» **EXERCISE MATERIAL**
◆ ◆ ◆ ◆
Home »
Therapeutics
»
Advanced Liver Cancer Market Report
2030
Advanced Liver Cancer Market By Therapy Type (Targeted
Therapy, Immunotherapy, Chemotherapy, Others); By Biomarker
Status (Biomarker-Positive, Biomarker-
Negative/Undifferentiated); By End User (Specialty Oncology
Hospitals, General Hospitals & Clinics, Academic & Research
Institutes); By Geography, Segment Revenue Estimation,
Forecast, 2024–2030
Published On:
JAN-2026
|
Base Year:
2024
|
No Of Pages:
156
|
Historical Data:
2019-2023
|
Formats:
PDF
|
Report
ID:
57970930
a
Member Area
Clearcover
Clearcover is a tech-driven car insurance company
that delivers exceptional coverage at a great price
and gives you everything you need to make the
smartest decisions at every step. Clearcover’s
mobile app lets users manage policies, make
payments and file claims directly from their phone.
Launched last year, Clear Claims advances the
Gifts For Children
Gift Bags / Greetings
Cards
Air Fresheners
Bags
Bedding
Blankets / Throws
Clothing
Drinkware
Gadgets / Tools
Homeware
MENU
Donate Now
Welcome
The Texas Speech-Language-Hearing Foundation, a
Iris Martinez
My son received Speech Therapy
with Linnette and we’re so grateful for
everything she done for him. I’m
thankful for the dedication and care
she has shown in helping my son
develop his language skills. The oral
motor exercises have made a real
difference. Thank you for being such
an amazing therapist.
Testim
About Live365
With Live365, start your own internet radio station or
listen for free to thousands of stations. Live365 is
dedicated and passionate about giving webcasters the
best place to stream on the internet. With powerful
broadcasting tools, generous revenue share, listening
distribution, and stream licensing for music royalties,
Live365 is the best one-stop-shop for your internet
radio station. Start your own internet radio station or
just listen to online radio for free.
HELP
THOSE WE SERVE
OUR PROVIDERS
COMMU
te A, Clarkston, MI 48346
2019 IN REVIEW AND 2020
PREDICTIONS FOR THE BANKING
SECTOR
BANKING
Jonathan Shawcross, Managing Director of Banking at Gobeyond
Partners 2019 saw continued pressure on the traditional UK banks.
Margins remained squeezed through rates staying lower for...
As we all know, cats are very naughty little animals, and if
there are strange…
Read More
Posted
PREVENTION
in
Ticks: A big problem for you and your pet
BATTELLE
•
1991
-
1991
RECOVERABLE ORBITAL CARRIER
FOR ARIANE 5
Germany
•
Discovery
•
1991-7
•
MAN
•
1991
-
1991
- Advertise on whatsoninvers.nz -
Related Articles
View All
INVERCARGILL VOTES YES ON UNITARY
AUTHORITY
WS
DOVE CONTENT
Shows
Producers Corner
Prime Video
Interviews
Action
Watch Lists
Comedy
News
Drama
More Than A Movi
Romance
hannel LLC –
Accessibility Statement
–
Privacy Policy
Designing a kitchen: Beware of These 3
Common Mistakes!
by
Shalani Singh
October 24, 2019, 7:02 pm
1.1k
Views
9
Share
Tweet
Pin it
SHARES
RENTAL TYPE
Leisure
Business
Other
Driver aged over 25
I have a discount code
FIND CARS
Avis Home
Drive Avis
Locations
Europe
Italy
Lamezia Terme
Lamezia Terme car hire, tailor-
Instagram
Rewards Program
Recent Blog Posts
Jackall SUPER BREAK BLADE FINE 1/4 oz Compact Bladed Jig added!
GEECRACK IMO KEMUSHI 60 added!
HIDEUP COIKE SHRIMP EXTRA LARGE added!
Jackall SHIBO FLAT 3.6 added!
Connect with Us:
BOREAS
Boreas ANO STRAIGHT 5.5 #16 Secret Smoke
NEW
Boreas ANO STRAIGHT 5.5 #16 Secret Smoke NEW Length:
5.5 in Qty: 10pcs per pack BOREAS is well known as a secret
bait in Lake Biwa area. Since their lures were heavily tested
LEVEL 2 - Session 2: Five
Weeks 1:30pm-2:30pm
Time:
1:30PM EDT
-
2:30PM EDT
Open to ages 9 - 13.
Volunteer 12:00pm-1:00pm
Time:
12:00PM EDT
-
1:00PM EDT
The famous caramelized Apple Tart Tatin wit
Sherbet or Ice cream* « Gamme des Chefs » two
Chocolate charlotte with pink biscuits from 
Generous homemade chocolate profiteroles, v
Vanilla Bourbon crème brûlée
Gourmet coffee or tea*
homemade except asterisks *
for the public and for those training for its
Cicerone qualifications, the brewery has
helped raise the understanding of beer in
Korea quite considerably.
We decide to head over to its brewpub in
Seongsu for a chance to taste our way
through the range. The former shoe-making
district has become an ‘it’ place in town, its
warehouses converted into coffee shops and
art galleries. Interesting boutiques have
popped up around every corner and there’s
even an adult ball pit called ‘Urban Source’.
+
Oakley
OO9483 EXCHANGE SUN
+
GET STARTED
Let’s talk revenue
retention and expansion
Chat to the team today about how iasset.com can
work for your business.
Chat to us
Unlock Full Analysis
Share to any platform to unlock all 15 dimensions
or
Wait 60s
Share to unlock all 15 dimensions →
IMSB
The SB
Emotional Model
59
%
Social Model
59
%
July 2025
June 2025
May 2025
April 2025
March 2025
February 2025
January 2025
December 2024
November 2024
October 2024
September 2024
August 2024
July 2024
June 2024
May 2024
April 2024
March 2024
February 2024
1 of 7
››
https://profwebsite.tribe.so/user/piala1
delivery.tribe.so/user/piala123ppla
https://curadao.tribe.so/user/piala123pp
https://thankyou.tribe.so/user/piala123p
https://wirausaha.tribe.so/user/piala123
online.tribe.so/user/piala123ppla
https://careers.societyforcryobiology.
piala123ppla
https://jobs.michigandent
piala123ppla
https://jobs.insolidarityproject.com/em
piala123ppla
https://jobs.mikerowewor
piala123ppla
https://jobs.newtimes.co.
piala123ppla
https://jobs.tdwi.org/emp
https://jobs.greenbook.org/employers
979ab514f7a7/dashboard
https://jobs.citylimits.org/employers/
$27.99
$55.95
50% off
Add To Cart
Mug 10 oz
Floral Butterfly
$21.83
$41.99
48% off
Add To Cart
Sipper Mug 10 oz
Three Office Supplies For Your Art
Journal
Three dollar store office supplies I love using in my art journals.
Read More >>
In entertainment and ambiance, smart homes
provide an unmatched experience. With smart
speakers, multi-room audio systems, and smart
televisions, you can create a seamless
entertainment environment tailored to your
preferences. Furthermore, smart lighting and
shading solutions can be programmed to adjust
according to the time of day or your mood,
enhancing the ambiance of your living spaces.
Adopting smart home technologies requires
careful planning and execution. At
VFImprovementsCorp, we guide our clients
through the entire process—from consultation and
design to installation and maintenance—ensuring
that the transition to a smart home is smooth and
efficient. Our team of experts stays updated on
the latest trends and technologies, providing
◆ ◆ ◆ ◆
» **GOAL OF THE EXERCISE**
Turn the part of the listing above that runs from its first line through the line containing "Hospitals, General Hospitals" into a numbered list, leaving out any blank lines.

» **RESULT FOR THIS TASK**
1. Home »
2. Therapeutics
3. »
4. Advanced Liver Cancer Market Report
5. 2030
6. Advanced Liver Cancer Market By Therapy Type (Targeted
7. Therapy, Immunotherapy, Chemotherapy, Others); By Biomarker
8. Status (Biomarker-Positive, Biomarker-
9. Negative/Undifferentiated); By End User (Specialty Oncology
10. Hospitals, General Hospitals & Clinics, Academic & Research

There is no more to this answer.